Les commissions des Plans de développement et des grands projets ainsi que des Services et du développement social du Conseil national des régions et des districts ont tenu, mercredi 17 juin 2026 à Bardo, une réunion conjointe afin de préparer l’examen du projet de loi portant approbation du Plan de développement 2026-2030.
Présidée par les députés Mohamed El Kou et Haythem Trabelsi, cette séance intervient au lendemain de l’adoption du projet de loi en Conseil des ministres. Elle visait à coordonner les travaux des deux commissions et à harmoniser leurs approches avant l’ouverture des débats parlementaires sur ce document stratégique.
Dès l’ouverture des travaux, les participants ont souligné que ce plan quinquennal constitue une étape déterminante pour les cinq prochaines années. Ils ont insisté sur la nécessité d’assurer un développement équilibré entre les régions et une répartition plus équitable des richesses.
Un bilan des politiques passées réclamé
Les membres des deux commissions ont estimé que l’examen du nouveau plan devait également être l’occasion d’évaluer les politiques de développement menées ces dernières années. Selon eux, il est indispensable d’identifier les défaillances qui ont empêché de nombreuses régions d’atteindre les objectifs fixés afin d’éviter leur reproduction.
La question du financement a également occupé une place centrale dans les discussions.

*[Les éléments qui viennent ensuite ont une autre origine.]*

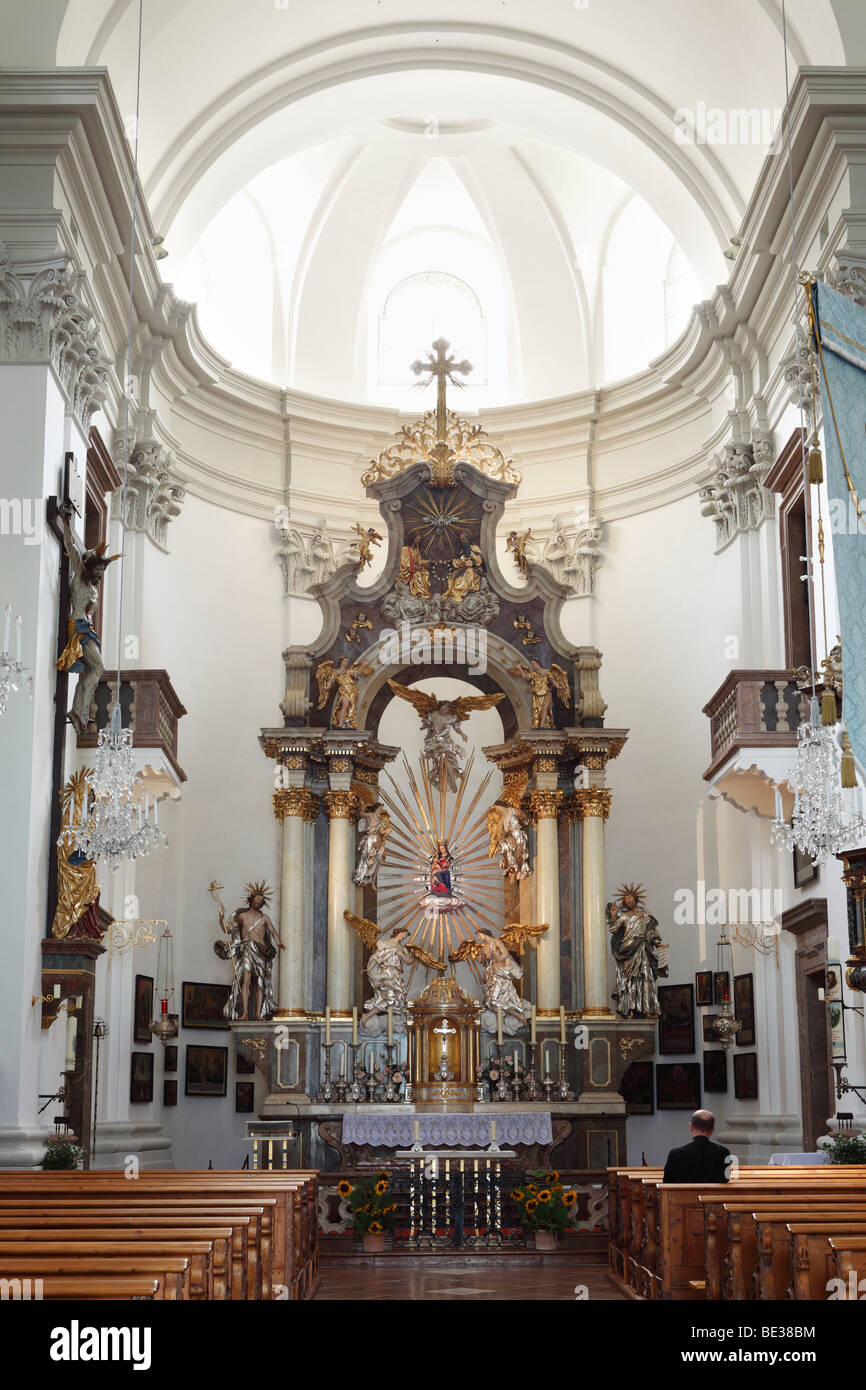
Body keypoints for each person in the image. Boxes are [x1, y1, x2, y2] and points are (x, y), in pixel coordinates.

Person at [662, 1109, 730, 1183]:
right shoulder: (723, 1153)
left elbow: (667, 1182)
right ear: (712, 1131)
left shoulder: (675, 1154)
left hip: (683, 1194)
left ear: (691, 1127)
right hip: (712, 1195)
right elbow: (725, 1179)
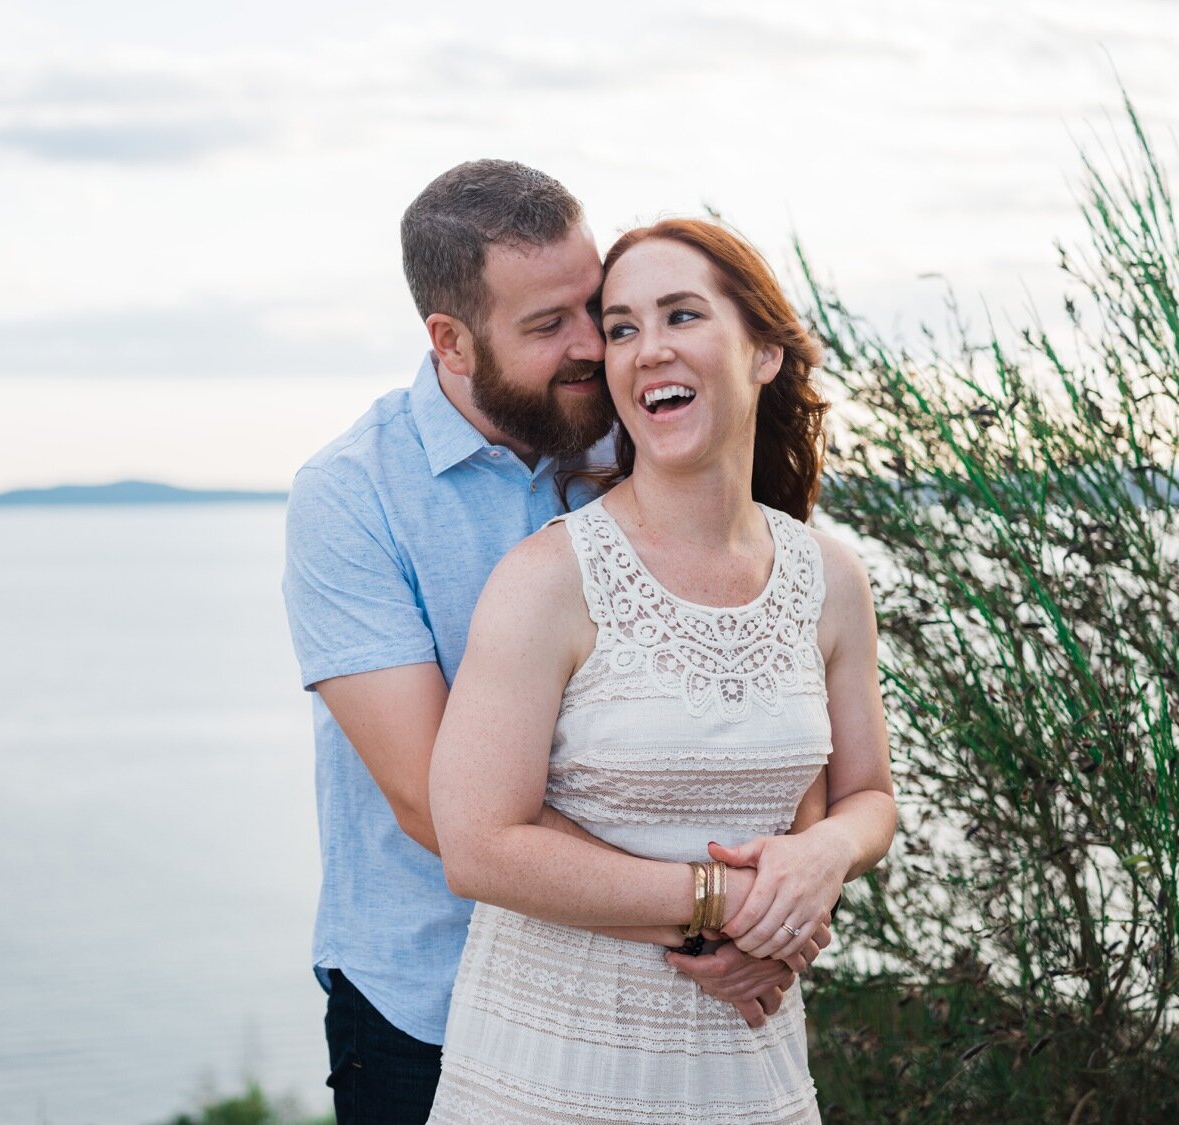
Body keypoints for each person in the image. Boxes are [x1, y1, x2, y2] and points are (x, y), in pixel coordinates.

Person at [283, 164, 829, 1124]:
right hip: (428, 1005)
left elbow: (773, 680)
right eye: (548, 327)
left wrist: (786, 883)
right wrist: (726, 917)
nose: (594, 348)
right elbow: (437, 807)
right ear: (450, 342)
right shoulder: (351, 496)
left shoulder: (650, 432)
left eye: (597, 308)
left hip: (678, 1012)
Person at [425, 218, 897, 1123]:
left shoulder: (830, 579)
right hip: (549, 1077)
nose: (646, 351)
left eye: (681, 315)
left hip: (749, 1068)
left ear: (763, 350)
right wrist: (730, 905)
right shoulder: (548, 578)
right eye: (623, 327)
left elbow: (867, 793)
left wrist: (818, 861)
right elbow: (478, 845)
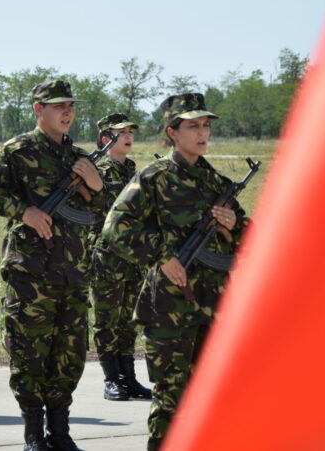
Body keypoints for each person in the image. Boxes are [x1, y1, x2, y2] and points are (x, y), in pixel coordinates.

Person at [101, 93, 249, 451]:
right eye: (193, 126)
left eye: (206, 125)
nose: (202, 133)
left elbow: (251, 239)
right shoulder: (153, 178)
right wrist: (162, 256)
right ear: (172, 132)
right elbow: (115, 229)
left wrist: (235, 225)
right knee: (171, 402)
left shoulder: (215, 182)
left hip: (213, 306)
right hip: (169, 309)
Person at [0, 79, 106, 451]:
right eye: (58, 105)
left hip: (74, 273)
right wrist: (23, 211)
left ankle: (60, 432)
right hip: (31, 272)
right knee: (30, 354)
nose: (67, 112)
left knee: (70, 354)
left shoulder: (80, 158)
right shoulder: (18, 150)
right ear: (38, 109)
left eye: (71, 106)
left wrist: (96, 187)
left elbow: (102, 216)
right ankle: (33, 433)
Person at [87, 113, 152, 402]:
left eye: (130, 132)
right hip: (107, 255)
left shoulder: (132, 170)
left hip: (133, 256)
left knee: (129, 319)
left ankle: (129, 378)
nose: (128, 136)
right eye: (121, 132)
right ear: (105, 139)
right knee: (107, 319)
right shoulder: (96, 171)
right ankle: (111, 379)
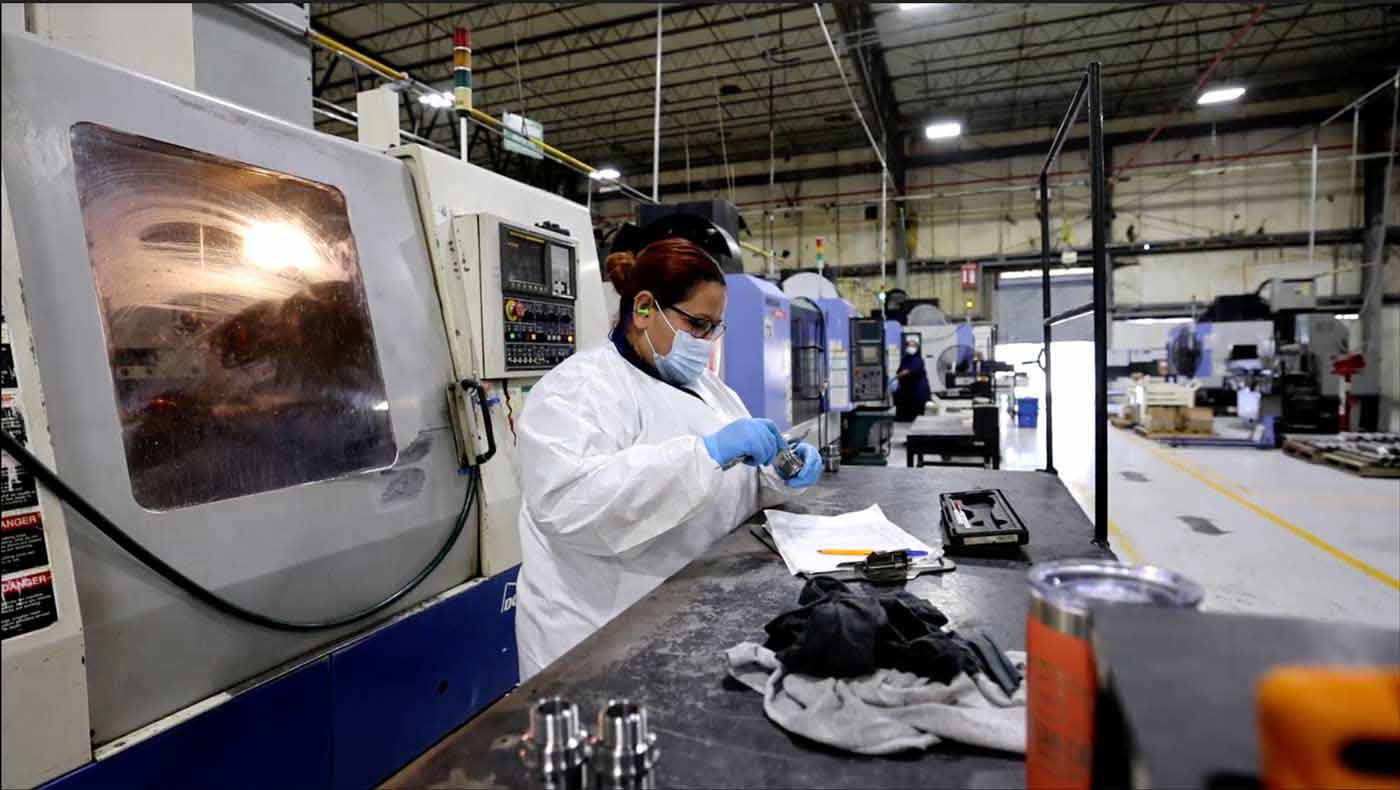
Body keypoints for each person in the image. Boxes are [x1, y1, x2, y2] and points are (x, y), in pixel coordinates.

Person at [512, 232, 824, 679]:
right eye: (698, 325)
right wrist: (707, 454)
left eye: (715, 328)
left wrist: (776, 472)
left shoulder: (707, 388)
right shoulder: (577, 391)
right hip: (595, 638)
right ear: (643, 309)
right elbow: (571, 506)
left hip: (682, 620)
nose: (707, 340)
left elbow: (734, 484)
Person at [892, 338, 931, 422]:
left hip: (917, 392)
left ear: (917, 348)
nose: (910, 347)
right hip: (907, 392)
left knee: (916, 418)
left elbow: (910, 371)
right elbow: (899, 371)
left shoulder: (918, 360)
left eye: (913, 346)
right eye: (909, 345)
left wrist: (902, 373)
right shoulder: (905, 359)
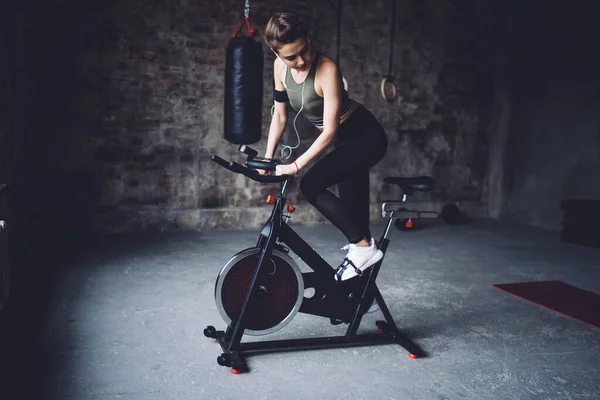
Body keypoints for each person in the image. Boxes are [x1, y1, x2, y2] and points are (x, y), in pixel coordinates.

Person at [262, 11, 388, 282]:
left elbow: (330, 131)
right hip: (344, 143)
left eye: (303, 50)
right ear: (276, 53)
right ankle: (364, 297)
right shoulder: (279, 69)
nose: (300, 60)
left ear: (308, 39)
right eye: (290, 56)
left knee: (311, 184)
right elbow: (280, 115)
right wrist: (268, 156)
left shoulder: (327, 68)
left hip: (364, 136)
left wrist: (296, 165)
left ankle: (363, 248)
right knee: (356, 223)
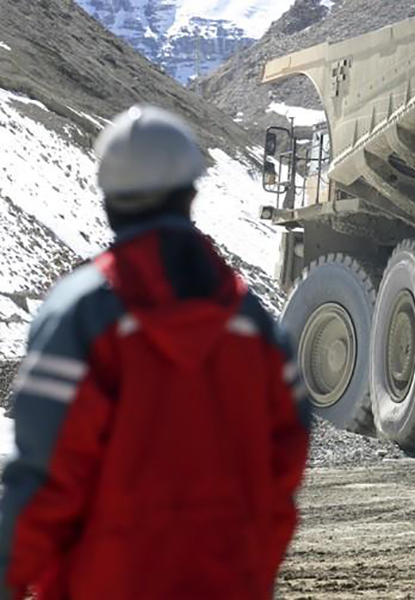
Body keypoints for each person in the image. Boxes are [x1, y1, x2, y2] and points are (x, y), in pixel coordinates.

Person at [0, 105, 312, 599]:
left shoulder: (80, 313)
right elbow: (287, 458)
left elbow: (45, 475)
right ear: (191, 192)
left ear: (109, 198)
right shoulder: (251, 322)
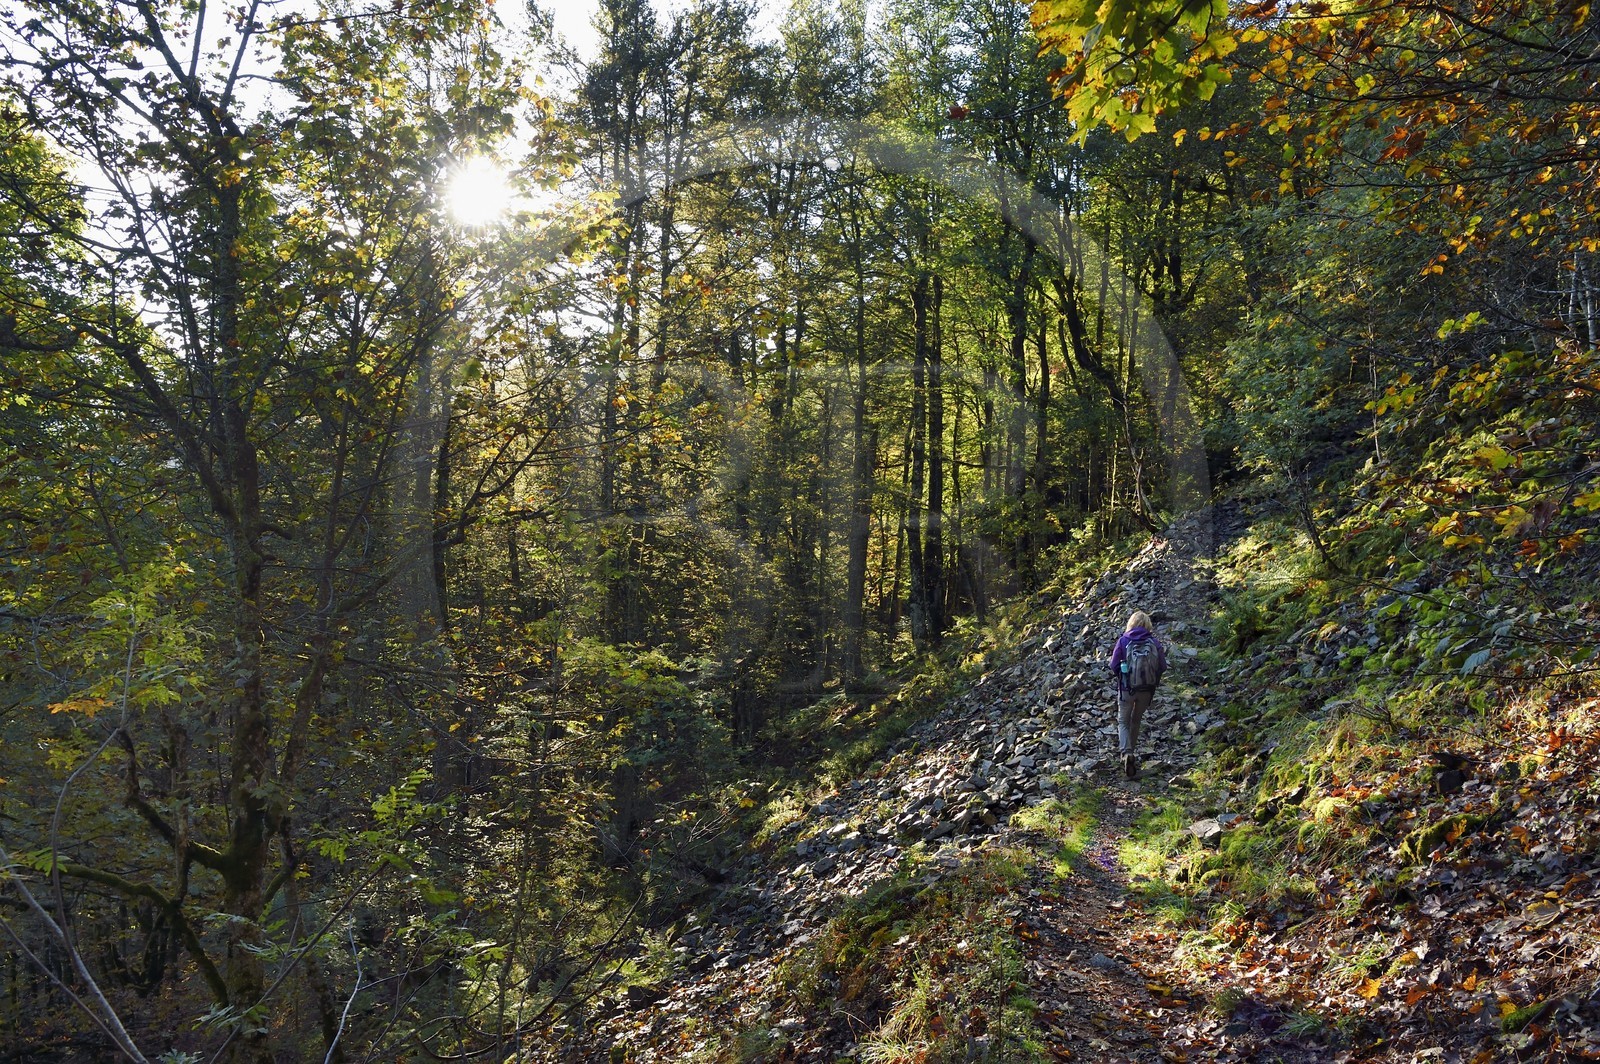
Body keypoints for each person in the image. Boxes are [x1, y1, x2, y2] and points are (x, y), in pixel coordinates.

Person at [1108, 610, 1166, 779]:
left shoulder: (1123, 640)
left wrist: (1123, 675)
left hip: (1127, 689)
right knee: (1136, 720)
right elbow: (1162, 666)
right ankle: (1131, 752)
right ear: (1148, 625)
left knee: (1123, 721)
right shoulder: (1154, 642)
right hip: (1146, 690)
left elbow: (1113, 665)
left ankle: (1126, 754)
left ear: (1131, 624)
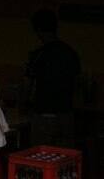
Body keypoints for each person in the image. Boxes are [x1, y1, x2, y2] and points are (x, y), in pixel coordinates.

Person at [25, 10, 80, 147]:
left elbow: (27, 87)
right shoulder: (70, 53)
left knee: (41, 159)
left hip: (44, 116)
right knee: (64, 161)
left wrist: (26, 105)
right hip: (66, 116)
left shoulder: (38, 55)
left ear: (38, 30)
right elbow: (78, 84)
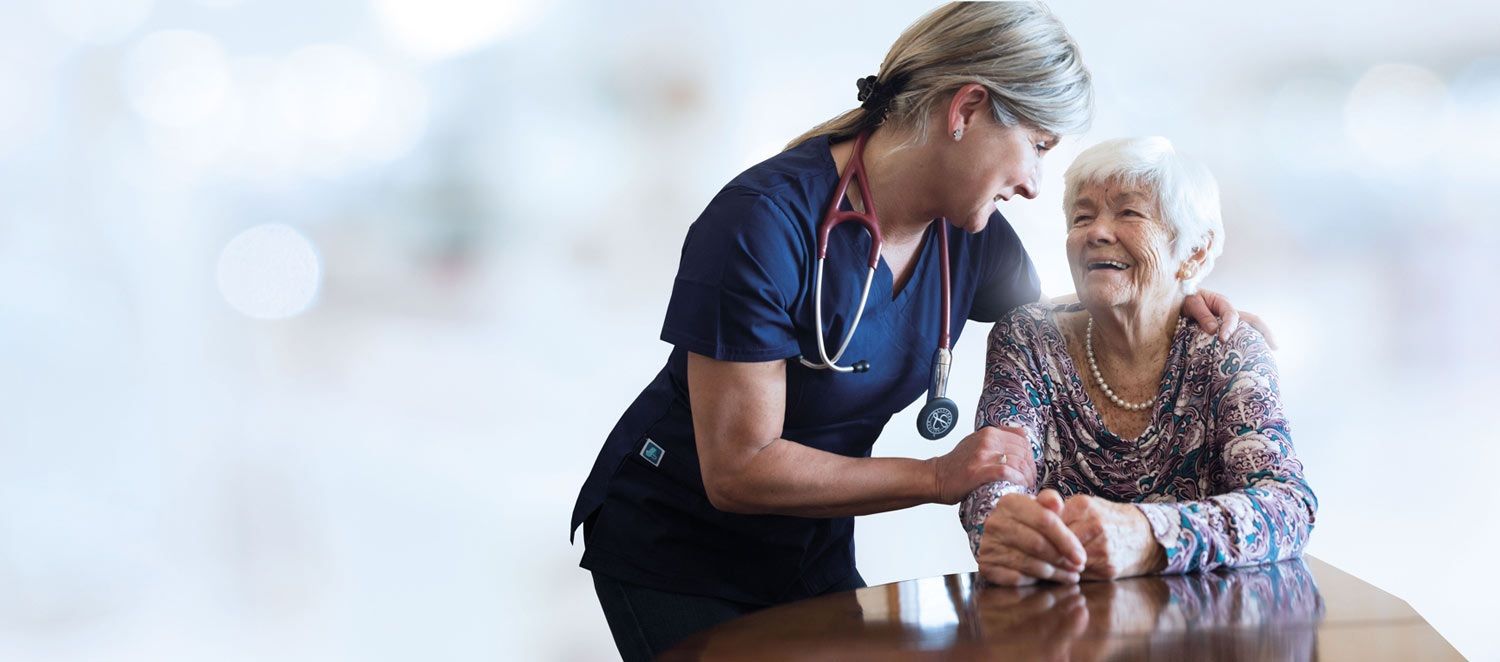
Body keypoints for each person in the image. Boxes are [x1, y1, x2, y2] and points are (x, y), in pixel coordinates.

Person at [571, 5, 1265, 659]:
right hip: (676, 549)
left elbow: (1067, 325)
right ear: (966, 109)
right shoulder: (761, 223)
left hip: (808, 547)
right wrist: (939, 475)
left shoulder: (969, 238)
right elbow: (740, 468)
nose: (1033, 184)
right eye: (1037, 145)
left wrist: (1175, 302)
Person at [958, 137, 1316, 587]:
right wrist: (1004, 527)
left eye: (1129, 213)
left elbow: (1286, 506)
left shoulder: (1228, 348)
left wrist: (1147, 535)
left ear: (1194, 252)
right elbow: (993, 482)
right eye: (1082, 217)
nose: (1096, 232)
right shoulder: (1028, 338)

Plusieurs députés se sont interrogés sur la capacité de l’État à mobiliser les ressources nécessaires pour concrétiser les projets programmés, dans un contexte marqué par les contraintes pesant sur les finances publiques.
Diversifier les financements et relancer l’investissement
Les participants ont plaidé pour une diversification des sources de financement, en misant notamment sur les partenariats public-privé, une meilleure mobilisation des ressources propres des régions et le recours à des financements dédiés aux projets stratégiques.
Ils ont également estimé que la réussite du plan dépendra de sa capacité à stimuler l’investissement, créer de la richesse et améliorer le climat des affaires. Plusieurs élus ont ainsi appelé à simplifier les procédures administratives, lever les obstacles à l’initiative privée et renforcer l’attractivité des régions, en particulier celles de l’intérieur du pays où l’activité économique demeure limitée.
Les projets bloqués au cœur des préoccupations
Les discussions ont aussi porté sur les nombreux projets publics à l’arrêt dans différentes régions. Les députés ont appelé à établir un recensement exhaustif de ces projets afin d’identifier les causes de leur blocage – qu’elles soient foncières, administratives, financières ou techniques – et de décider soit de leur relance, soit de la réaffectation des crédits vers des projets plus pertinents.
Enfin, les membres des deux commissions ont insisté sur la nécessité de mettre en place des mécanismes rigoureux de suivi, d’évaluation et de reddition des comptes afin de garantir l’exécution effective des projets et d’éviter les dysfonctionnements observés dans les précédents plans de développement.
À l’issue de la réunion, plusieurs recommandations ont été adoptées. Elles seront transmises au président du Conseil national des régions et des districts afin de préparer les prochaines réunions de coordination entre les commissions permanentes, en vue de l’examen du projet de Plan de développement 2026-2030.